# welches spiel sollte ich anfangen ?



## x-Baron-x (9. Juli 2017)

hi leutz

wollte fragen mit welchem spiel ich anfangen soll. ich bin newbie in strategie, aber ansonsten habe ich auch nicht viel gespielt. wollte wieder anfangen.

kriegslastige spiele sind nicht mein fall. schon bei age of empires 1 ackerbau schaffe ich die runde nicht oder hab ne kleine armee oder mache was falsch.

ich habe anno 1701, anno 1404 civilazatin 5.

kollege meint anno, aber ich wollt euch fragen welches spiel ein lern tutorial hat oder am besten für einsteiger gut ist.

ihr könnt natürlich auch eins vorschlagen , was ich nicht hab, dann kaufs ich mir halt

grutz


----------



## Nightslaver (9. Juli 2017)

Anno 1701 dürfte einen guten Einstieg darstellen, es ist von den Produktionsketten und Spielmechaniken noch etwas weniger "komplex" als der Nachfolger Anno 1404 und führt einen in den ersten Missionen der Kampanie, die als Tutorial fungieren, gut strukturiert in nahezu alle Spielabläufe und Spielelemente des Titels ein.

Das Tutorial von Anno 1404 fand ich etwas weniger gut gelungen, als bei Anno 1701, da es einen direkt am Anfang, für Einsteiger in das Genre und die Spielreihe, vieleicht etwas zu schnell mit sekundären Aufgaben überschütet und später auf einige Zusammenhänge der umfangreicher und komplexer werdenden Produktionsketten zwischen Oxident und Orientsiedlungen kaum bis garnicht eingeht, was dann schon recht frustig werden kann.

Civilization 5 besitzt zwar auch ein Tutorial, das einen die grundlegendensten Dinge erklärt, aber viele weiterführende Spielelemente, grade aus aus späteren Epochen und den Addons werden dort nicht erklärt, was dann dazu führt das man sie selber ausprobieren / rausfinden muss und als Anfänger eine Partie, sofern man nicht auf dem niedrigsten Schwierigkeitsgrad spielt, schon mal schnell nach trail and error Prinzip enden kann.
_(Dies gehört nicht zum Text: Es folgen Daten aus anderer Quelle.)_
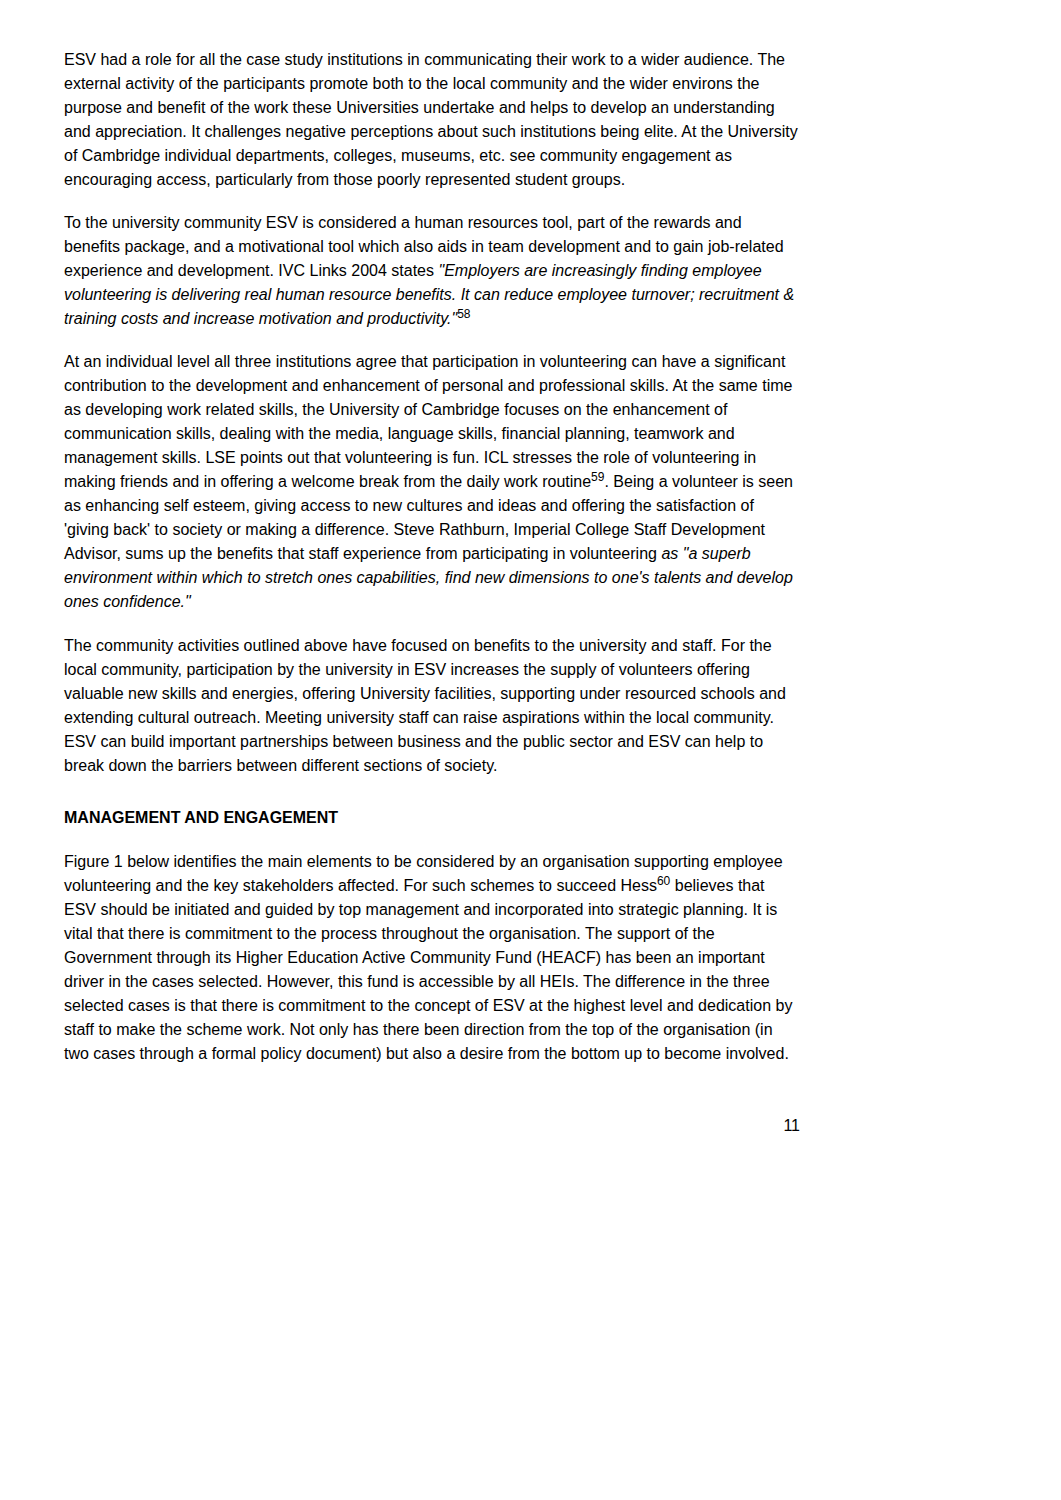ESV had a role for all the case study institutions in communicating their work to a wider audience. The external activity of the participants promote both to the local community and the wider environs the purpose and benefit of the work these Universities undertake and helps to develop an understanding and appreciation. It challenges negative perceptions about such institutions being elite. At the University of Cambridge individual departments, colleges, museums, etc. see community engagement as encouraging access, particularly from those poorly represented student groups.
To the university community ESV is considered a human resources tool, part of the rewards and benefits package, and a motivational tool which also aids in team development and to gain job-related experience and development. IVC Links 2004 states "Employers are increasingly finding employee volunteering is delivering real human resource benefits. It can reduce employee turnover; recruitment & training costs and increase motivation and productivity."58
At an individual level all three institutions agree that participation in volunteering can have a significant contribution to the development and enhancement of personal and professional skills. At the same time as developing work related skills, the University of Cambridge focuses on the enhancement of communication skills, dealing with the media, language skills, financial planning, teamwork and management skills. LSE points out that volunteering is fun. ICL stresses the role of volunteering in making friends and in offering a welcome break from the daily work routine59. Being a volunteer is seen as enhancing self esteem, giving access to new cultures and ideas and offering the satisfaction of 'giving back' to society or making a difference. Steve Rathburn, Imperial College Staff Development Advisor, sums up the benefits that staff experience from participating in volunteering as "a superb environment within which to stretch ones capabilities, find new dimensions to one's talents and develop ones confidence."
The community activities outlined above have focused on benefits to the university and staff. For the local community, participation by the university in ESV increases the supply of volunteers offering valuable new skills and energies, offering University facilities, supporting under resourced schools and extending cultural outreach. Meeting university staff can raise aspirations within the local community. ESV can build important partnerships between business and the public sector and ESV can help to break down the barriers between different sections of society.
Management and Engagement
Figure 1 below identifies the main elements to be considered by an organisation supporting employee volunteering and the key stakeholders affected. For such schemes to succeed Hess60 believes that ESV should be initiated and guided by top management and incorporated into strategic planning. It is vital that there is commitment to the process throughout the organisation. The support of the Government through its Higher Education Active Community Fund (HEACF) has been an important driver in the cases selected. However, this fund is accessible by all HEIs. The difference in the three selected cases is that there is commitment to the concept of ESV at the highest level and dedication by staff to make the scheme work. Not only has there been direction from the top of the organisation (in two cases through a formal policy document) but also a desire from the bottom up to become involved.
11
Also von daher hat dein Kollege schon recht, Anno, vor allem 1701, dürfte für dich der beste Einstieg sein.


----------



## x-Baron-x (9. Juli 2017)

danke für die ausführliche antwort


----------



## Alabamaman (17. Juli 2017)

Denke CiV4 ist da besser ist runden basiert und hat eigentlich alles was man brauch

Anno ist halt echt Zeit für den anfang denke ich kommt schnell Frust auf


----------



## anneglattbach (8. September 2017)

Egal was du je gespielt hast. Spiel Lol


----------



## Nightslaver (8. September 2017)

anneglattbach schrieb:


> Egal was du je gespielt hast. Spiel Lol



"Super Tipp", zwar total am Thema des TE vorbei aber was solls, Hauptsache mal wieder für League of Legends gespammt, nicht? 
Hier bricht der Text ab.